凭什么?!
严玉阙沉浸在过往的回忆里,没能控住情绪,一拳砸在花楼机上,把花楼机前坐着的织工吓了一跳。
「大、大人……?」
以为是严玉阙对正在织的锦缎有不满意之处,织工小心翼翼地开口探询。严玉阙回过神来,心知是自己一时失态,敛下表情,沉声道:「不关你们的事,你们仔细干好你们的活!」
「是。」
◇◆◇
入夜之后,严玉阙独自前往文思院院使徐大人府上赴约。
文思院掌造金银犀玉工巧之物,金彩绘素装钿之饰,以供舆辇、册宝、法物及凡器服之用。绫锦院、铸印司也皆归文思院所辖。
现在的院使徐大人和严家是世交,当年严家那场大火烧毁了本应进献的缂丝画作,先皇迁怒严家本欲降罪,还是徐大人连同其他几个老臣联名上奏才保下了严家,之后又举荐严玉阙进入绫锦院,从文书开始做起,一路提携至如今的地位。
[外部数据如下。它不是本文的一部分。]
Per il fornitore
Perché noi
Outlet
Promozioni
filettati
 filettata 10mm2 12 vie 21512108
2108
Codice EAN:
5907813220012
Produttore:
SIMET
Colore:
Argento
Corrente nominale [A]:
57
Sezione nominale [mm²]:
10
晚膳摆在徐府的花园中,彼时正值初秋,夜风凉爽,晚荷生香,清波碧水间稀落地点缀着,妖娆妩媚,又不带任何一丝俗艳。
八角琉璃亭中坐着一粉衣女子,芳华年纪,羞月面貌,十指纤纤指尖拨动,流于指端的琴曲抑扬起伏,一曲终了,起身向着席间的严玉阙微微行了一个礼,然后走到自己的座位这边。
严玉阙端起酒杯朝着刚落座的女子以及在上位的徐大人各敬了一下,「小姐的琴艺越发精进了,恐怕就连宫里的乐师也无人能出其右。」
徐大人看起来兴致颇高,捋着自己的胡须「哈哈哈」地朗声大笑了起来,而那女子则端起酒盏回敬了严玉阙。
「严大人你过奖了,柔儿不才,唯有琴艺方可见人,严大人不取笑便罢了,说那样的话,岂不是让柔儿更加无地自容?」而后颔首,脸颊染着红晕,一羞一怯,恰似那含苞的牡丹,明艳动人。
座上的徐大人再次朗笑出声,拍了下桌子取笑自家女儿,「马上就是要当你夫君的人,怎么还严大人严大人这么生疏?难道爹爹给你找的这个贤婿还不够令你满意?」
这一说,徐柔脸上原是羞怯的红晕霎时变作通红,涟漪着眼波狠狠嗔了她爹一眼,拖长了声音,娇甜地唤了一声「爹——」,然后皱起眉头小声抱怨,「说什么呢?!女儿不陪你们瞎胡闹了!」说着便就起身离席,任她老爹在身后唤了半天也不回头,婀娜身姿很快就消失在夜色里。
徐大人只是好气又好笑地摇了摇头,然后看向严玉阙,「你看看她,越发不懂规矩了,以后你可要好好替我管教管教她。」
严玉阙含笑以对,「哪里的话,徐小姐才色双全、贤淑端庄,能娶到如此娇妻,乃是学生几世修来的福气……」
徐大人敛下脸上的笑,掂起酒杯喝了一口,再开口,语气蓦地严肃了许多,「玉阙啊,老夫也算是看着你长大的,知道你是个能做大事的人,这些年你也不负众望,将整个绫锦院打理得井井有条,这次郡主和亲一事……」
未等徐大人把话说完,严玉阙已经领会其意,「这次郡主和亲所需之陪嫁锦缎,绫锦院会好好完成,绝不出任何差池!」
但徐大人却依然有心事凝在脸上挥散不去,「那太后那件霓裳羽衣……?」这一问,严玉阙脸上表情窒了一下,但很快被掩藏住,只是一派轻描淡写,「霓裳羽衣虽有破损,但不至非常严重的程度,修复也只在时日长短,学生会令底下的织匠连夜赶工,在郡主出塞前完成修复的工作。」
听闻,徐大人这才似松了一口气,轻捋了两下胡须,「这便好……这便好……绫锦院这事完了,老夫便就着手安排你和柔儿的婚事,定要办场大的,体面的,让柔儿风风光光进你严家的门。」
「是,一切听凭老师做主。」严玉阙颔首应道,但在听到徐大人说到婚期的时候,眸光却是黯淡了一下,随即搁在膝头的手,不自觉地捏成拳头,微微打起了颤。